Performance gain using targeted RegEx’s in Python
Match strings 3x faster!
Introduction
Often times we use Python’s RegEx module re to handle more complex string matching. That is great
and a no-brainer. It takes a bit of time to come up with a not-so-unreadable regex that works
perfectly for your use-case.
Specific use-cases that might abuse the use of regex can become part of a series of performance tuning. That is what we are going to discuss in the blog post.
Motivation
Leetcode is probably the number 1 programming challenge platform for those who enjoy challenging themselves. Most problems there seem to be targeted only for pure testing. One particular caught my attention: https://leetcode.com/problems/regular-expression-matching/.
The challenge describes a subset of RegEx, where “.” matches any character and “*” can match zero or many of the preceding character. The solution can be found anywhere, e.g. https://github.com/TheAlgorithms/Python/blob/master/dynamic_programming/regex_match.py.
The solution is such an elegant Dynamic Programming craft that tears one’s eyes.
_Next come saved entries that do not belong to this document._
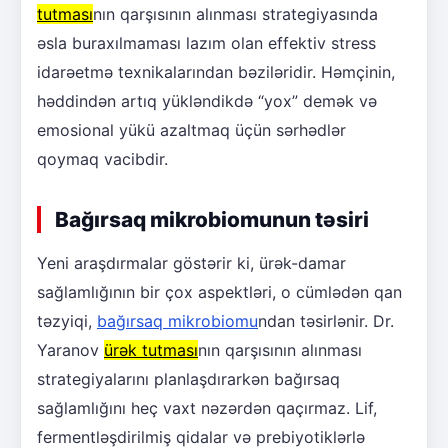
tutması
nın qarşısının alınması strategiyasında
əsla buraxılmaması lazım olan effektiv stress
idarəetmə texnikalarından bəziləridir. Həmçinin,
həddindən artıq yükləndikdə “yox” demək və
emosional yükü azaltmaq üçün sərhədlər
qoymaq vacibdir.
Bağırsaq mikrobiomunun təsiri
Yeni araşdırmalar göstərir ki, ürək-damar
sağlamlığının bir çox aspektləri, o cümlədən qan
təzyiqi,
bağırsaq mikrobiomu
ndan təsirlənir. Dr.
Yaranov
ürək tutması
nın qarşısının alınması
strategiyalarını planlaşdırarkən bağırsaq
sağlamlığını heç vaxt nəzərdən qaçırmaz. Lif,
fermentləşdirilmiş qidalar və prebiyotiklərlə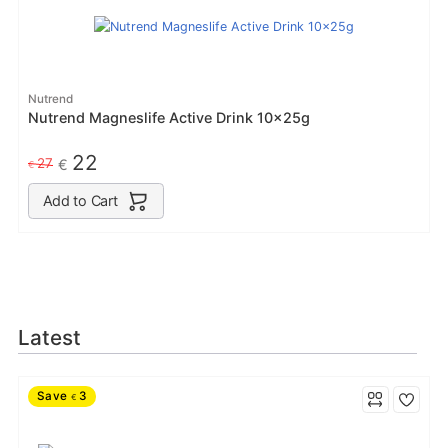
Nutrend
Nutrend Magneslife Active Drink 10x25g
22
27
€
€
Add to Cart
Latest
Save
3
€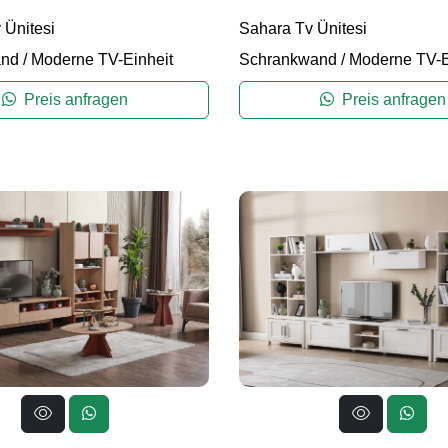
Ünitesi
Sahara Tv Ünitesi
and
/
Moderne TV-Einheit
Schrankwand
/
Moderne TV-E
Preis anfragen
Preis anfragen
It is beautiful and use only a few lines of code to resolve the problem.
This got me thinking if it would run faster than the default RegEx module in Python.
Experimenting
In order to check whether or not dynamic programming runs faster or not than Python’s RegEx module, we need to run 2 experiments: one using re and another using custom-crafted regex parser.
Using re module:
Let’s create a file with-regex.py with the following content:
import sys
import re
import time
string = sys.argv[1]
pattern = sys.argv[2]
def match_with_regex(s, p):
return re.match(p, s)
start = time.time()
print(match_with_regex(string, pattern))
print(f"took {(time.time() - start)* 1000}ms")
And run it:
$ python with-regex.py aab 'c*a*b'
<re.Match object; span=(0, 3), match='aab'>
took 0.1068115234375ms
It is a pretty simple program and it took 0.1ms to run that simple pattern.
Using custom implementation
Now let’s create another file, without-regex.py with the following content:
import sys
import time
def match_without_regex(s, p):
m = len(s)
n = len(p)
table = [[False for _ in range(n + 1) ] for _ in range(m + 1)]
table[0][0] = True
for j in range(1, n + 1):
if pattern[j - 1] == "*" and table[0][j - 2]:
table[0][j] = True
for i in range(1, m + 1):
for j in range(1, n + 1):
string_char = s[i - 1]
regex_char = p[j - 1]
previous_regex_char = p[j - 2]
matches = regex_char in [".", string_char]
if matches:
table[i][j] = table[i - 1][j - 1]
else:
if regex_char == "*":
table[i][j] = table[i - 1][j - 2]
if previous_regex_char in [".", string_char]:
table[i][j] = table[i][j] | table[i - 1][j]
else:
table[i][j] = False
return table[m][n]
string = sys.argv[1]
pattern = sys.argv[2]
start = time.time()
print(match_without_regex(string, pattern))
print(f"took {(time.time() - start)* 1000}ms")
It is a slight modified version of the original solution I found. Of course, it’s a master piece that I reorganized so it makes sense to me.
Running the exact similar string/pattern we have
$ python without-regex.py aab 'c*a*b'
True
took 0.032901763916015625ms
That took 0.03ms.
Conclusion
Running re module is 3x slower than running a specific regex. Before you go an start replacing all regular expressions on your code, think about what you
just experienced. It is a very specific subset if compared the the swiss army knife RegEx module in Python.
It is nice to know that there are options out there that can make your specific use-case many many times faster just by thinking outside the box.